PAGE EXCERPT
■ ■ ■ ■

Similarly, landfills piled high with ash from burnt coal, containing poisonous materials such as arsenic and barium, are not an uncommon sight near black communities. Factories and refineries are found across the street from playgrounds. And D’Sa has series of pictures of the children who have died from their illnesses.

The harm has extended to even larger environmental systems and threatens to damage communities not directly linked to the factories themselves. According to Angela Andrews of the Legal Resources Centre, which represents poor individuals in South Africa, coal mining has compromised water quality for black African communities downstream from the mines. These communities have had difficulty growing crops, and, in the Orange and Vaal river systems—the area surrounding the Zamdela township—a crisis is brewing over access to diminishing water supplies.

But Sasol and other energy corporations are urging the government to weaken current environmental legislation even more. They are afraid that, if enforced, the laws now on the books will allow the government to exact fines and other penalties for the environmental damage done. “There has been a push to water down some of the environmental legislation by corporations who fear being held accountable for the atrocities they caused that have harmed people over the years,” said D’Sa.

For its part, the government does not strictly enforce laws because the Sasol and the coal industry are crucial to South Africa’s economy. As Dubey said, “The government will agree with Sasol’s demands for low environmental and health monitoring because this is a question of oil security.” Sasol can produce fuel from coal for about $40 per barrel, Dubey explained. In the face of rising oil prices, the deal is hard to beat.

Sasol’s proponents argue that it provides cheap energy for everyone in South Africa. With the prospect of dwindling oil supplies, South Africa has achieved an unrivalled degree of energy independence. Yet many would contest that the coal industry provides South Africa with a necessary service, props up the economy, provides a significant export good, or creates jobs for those who would otherwise have few opportunities—at least to the extent that the government claims they do. When contacted by the Globalist, Sasol did not respond to requests for comments.

According to Dubey, there are no programs that hold corporations responsible for the environmental problems they create for their workers and for the communities who live around their factories. Moreover, there are no programs establishing any standard of corporate responsibility and no legal avenues available to poor black citizens. Unfortunately, the unaccountability enjoyed by the industry continues to stand in the way of reform.

■ ■ ■ ■

[Source records]
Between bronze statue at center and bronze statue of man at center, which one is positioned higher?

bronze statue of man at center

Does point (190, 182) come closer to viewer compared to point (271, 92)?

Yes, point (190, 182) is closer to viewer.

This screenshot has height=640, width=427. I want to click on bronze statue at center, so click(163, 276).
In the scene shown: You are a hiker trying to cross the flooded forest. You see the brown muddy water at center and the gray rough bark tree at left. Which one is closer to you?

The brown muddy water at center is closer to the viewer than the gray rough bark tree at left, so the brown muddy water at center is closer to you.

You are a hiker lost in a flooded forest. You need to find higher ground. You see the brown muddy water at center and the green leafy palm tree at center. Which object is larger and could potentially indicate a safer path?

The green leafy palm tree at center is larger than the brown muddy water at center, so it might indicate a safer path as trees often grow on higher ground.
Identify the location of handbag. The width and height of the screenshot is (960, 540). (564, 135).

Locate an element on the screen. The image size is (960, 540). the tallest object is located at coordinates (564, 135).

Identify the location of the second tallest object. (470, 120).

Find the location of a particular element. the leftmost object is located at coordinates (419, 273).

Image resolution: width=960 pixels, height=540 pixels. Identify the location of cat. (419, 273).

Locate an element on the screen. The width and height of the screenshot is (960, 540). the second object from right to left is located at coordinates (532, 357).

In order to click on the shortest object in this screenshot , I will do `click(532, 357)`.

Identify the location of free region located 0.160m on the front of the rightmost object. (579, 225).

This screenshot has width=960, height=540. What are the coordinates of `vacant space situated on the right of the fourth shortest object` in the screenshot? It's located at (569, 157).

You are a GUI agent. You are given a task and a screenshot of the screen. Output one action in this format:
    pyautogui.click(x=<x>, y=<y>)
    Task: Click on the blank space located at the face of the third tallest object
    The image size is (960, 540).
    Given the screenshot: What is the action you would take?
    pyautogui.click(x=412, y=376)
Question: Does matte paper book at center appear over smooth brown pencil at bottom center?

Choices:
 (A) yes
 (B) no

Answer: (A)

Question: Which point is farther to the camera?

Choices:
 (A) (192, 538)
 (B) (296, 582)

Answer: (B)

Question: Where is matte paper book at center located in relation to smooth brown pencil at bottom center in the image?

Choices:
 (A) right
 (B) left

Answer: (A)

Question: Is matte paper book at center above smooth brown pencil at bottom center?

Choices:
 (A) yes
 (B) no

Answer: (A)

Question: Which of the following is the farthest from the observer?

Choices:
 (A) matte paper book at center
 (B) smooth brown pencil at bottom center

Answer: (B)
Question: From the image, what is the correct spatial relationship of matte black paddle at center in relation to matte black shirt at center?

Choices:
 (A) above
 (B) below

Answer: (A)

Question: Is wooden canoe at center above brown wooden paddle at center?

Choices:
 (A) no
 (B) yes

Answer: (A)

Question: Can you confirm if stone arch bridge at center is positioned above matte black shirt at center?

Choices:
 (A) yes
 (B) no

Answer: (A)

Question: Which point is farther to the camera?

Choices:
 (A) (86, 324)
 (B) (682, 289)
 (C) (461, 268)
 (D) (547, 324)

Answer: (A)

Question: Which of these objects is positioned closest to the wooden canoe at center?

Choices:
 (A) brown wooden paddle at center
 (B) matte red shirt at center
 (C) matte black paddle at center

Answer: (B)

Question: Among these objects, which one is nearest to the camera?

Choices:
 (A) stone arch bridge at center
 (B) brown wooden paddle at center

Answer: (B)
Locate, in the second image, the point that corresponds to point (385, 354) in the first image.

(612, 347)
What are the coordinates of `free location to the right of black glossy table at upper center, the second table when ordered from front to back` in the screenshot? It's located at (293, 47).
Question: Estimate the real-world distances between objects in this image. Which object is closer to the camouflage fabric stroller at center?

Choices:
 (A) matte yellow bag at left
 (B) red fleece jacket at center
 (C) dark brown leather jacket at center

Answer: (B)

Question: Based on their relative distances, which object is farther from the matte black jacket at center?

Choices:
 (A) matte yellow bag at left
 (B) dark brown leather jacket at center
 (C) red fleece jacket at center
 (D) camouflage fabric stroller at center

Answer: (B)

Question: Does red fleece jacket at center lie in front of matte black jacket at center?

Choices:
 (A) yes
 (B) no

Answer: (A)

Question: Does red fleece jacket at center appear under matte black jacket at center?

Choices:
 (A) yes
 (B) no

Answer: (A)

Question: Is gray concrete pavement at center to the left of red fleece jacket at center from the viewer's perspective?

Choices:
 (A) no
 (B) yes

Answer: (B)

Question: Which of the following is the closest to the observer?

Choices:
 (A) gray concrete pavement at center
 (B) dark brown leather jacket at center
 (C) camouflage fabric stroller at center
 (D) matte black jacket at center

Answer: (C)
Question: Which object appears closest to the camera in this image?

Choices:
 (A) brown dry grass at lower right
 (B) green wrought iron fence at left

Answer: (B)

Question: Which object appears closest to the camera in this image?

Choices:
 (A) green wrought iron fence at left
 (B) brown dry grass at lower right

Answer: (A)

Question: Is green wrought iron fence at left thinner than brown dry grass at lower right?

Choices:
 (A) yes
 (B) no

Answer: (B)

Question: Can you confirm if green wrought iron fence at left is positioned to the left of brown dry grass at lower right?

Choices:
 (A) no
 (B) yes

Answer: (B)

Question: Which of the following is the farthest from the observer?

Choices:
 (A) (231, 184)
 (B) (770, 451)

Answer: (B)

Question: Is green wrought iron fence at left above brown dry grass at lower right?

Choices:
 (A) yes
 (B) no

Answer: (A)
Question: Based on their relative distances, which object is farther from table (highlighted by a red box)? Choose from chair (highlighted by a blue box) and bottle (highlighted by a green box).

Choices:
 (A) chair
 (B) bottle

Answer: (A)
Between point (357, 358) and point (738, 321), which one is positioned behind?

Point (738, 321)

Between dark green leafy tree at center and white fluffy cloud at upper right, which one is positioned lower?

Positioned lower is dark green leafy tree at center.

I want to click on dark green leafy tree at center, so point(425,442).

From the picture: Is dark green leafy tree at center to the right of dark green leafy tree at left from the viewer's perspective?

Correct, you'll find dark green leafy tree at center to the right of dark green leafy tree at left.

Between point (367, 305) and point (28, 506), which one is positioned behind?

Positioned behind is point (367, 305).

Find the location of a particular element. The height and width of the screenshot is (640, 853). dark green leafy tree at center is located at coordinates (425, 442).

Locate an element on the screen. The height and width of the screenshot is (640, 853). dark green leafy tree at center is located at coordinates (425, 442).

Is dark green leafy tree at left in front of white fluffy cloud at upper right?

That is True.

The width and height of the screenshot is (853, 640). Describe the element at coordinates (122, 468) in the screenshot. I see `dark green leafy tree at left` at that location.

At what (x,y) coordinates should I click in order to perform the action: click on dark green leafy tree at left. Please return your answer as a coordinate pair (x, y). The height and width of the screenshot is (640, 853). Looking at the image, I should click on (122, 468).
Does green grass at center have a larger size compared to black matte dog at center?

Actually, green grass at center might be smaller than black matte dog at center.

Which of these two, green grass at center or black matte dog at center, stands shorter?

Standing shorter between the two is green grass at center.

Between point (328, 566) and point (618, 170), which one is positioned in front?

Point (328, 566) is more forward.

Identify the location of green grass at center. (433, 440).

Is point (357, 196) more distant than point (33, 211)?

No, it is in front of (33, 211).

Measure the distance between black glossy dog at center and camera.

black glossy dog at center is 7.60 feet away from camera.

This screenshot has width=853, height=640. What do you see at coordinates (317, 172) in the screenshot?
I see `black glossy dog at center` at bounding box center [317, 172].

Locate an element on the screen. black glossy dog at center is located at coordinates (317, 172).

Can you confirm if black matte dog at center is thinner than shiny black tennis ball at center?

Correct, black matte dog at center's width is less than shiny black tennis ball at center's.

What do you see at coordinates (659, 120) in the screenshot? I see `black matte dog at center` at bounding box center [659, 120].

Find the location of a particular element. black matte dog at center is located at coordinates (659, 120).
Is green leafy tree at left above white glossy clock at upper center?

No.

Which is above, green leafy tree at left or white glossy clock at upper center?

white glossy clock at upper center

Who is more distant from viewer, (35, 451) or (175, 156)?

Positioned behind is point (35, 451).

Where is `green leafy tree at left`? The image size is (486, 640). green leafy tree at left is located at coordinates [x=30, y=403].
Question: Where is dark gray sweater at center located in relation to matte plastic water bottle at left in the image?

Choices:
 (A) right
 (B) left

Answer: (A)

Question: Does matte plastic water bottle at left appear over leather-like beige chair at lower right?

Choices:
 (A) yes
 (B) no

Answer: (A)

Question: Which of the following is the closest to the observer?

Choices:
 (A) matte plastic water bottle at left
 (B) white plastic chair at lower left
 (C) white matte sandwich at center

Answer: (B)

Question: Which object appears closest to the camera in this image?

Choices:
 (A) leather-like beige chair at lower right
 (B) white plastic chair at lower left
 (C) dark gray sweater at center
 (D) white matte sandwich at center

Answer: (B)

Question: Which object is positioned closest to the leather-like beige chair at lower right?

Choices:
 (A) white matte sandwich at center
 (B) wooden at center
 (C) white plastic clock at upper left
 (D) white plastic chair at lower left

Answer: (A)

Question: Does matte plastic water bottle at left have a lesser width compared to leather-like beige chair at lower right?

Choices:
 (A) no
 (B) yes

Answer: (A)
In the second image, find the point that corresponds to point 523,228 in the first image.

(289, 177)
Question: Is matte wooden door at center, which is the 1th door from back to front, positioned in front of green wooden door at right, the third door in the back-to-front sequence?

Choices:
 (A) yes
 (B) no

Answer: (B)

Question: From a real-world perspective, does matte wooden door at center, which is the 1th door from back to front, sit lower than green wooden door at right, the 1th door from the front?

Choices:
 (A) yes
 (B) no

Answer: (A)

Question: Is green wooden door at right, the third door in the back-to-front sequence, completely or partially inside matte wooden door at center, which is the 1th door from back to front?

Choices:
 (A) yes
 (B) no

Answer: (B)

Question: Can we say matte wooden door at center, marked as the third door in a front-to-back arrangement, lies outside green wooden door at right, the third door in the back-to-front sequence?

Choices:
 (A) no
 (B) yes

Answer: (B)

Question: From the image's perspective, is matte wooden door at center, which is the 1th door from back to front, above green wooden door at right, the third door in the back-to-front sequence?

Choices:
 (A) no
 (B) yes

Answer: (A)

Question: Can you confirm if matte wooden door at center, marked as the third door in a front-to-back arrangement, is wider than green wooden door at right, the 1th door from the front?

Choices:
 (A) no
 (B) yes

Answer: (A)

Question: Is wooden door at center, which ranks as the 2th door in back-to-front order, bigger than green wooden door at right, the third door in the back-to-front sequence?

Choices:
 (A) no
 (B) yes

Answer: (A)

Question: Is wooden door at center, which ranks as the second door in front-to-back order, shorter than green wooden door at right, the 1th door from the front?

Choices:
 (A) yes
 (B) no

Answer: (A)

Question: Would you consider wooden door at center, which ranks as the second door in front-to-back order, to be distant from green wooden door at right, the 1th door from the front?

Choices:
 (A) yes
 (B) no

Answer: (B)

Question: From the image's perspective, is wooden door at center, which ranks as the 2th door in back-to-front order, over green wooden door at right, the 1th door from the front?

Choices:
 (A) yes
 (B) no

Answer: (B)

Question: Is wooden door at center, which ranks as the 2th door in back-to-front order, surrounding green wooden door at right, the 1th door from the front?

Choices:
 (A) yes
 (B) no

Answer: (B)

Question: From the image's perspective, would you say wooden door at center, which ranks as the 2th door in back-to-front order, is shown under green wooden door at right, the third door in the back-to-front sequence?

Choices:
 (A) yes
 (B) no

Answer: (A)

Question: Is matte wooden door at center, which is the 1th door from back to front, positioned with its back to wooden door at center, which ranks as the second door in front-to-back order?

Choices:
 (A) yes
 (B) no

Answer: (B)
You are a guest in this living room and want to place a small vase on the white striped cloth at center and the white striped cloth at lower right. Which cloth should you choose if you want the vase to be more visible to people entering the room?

■ ■ ■ ■

WHAT YOU NEED TO DO
a – Translate this sentence from the Sasol excerpt into Spanish: "Factories and refineries are found across the street from playgrounds."
b – Update the Sasol excerpt from "The harm has" up to and including "diminishing water supplies.", replacing "crops" with "food".

COMPLETED EXERCISE
a – Las fábricas y refinerías se encuentran enfrente de los patios de recreo.

b –
The harm has extended to even larger environmental systems and threatens to damage communities not directly linked to the factories themselves. According to Angela Andrews of the Legal Resources Centre, which represents poor individuals in South Africa, coal mining has compromised water quality for black African communities downstream from the mines. These communities have had difficulty growing food, and, in the Orange and Vaal river systems—the area surrounding the Zamdela township—a crisis is brewing over access to diminishing water supplies.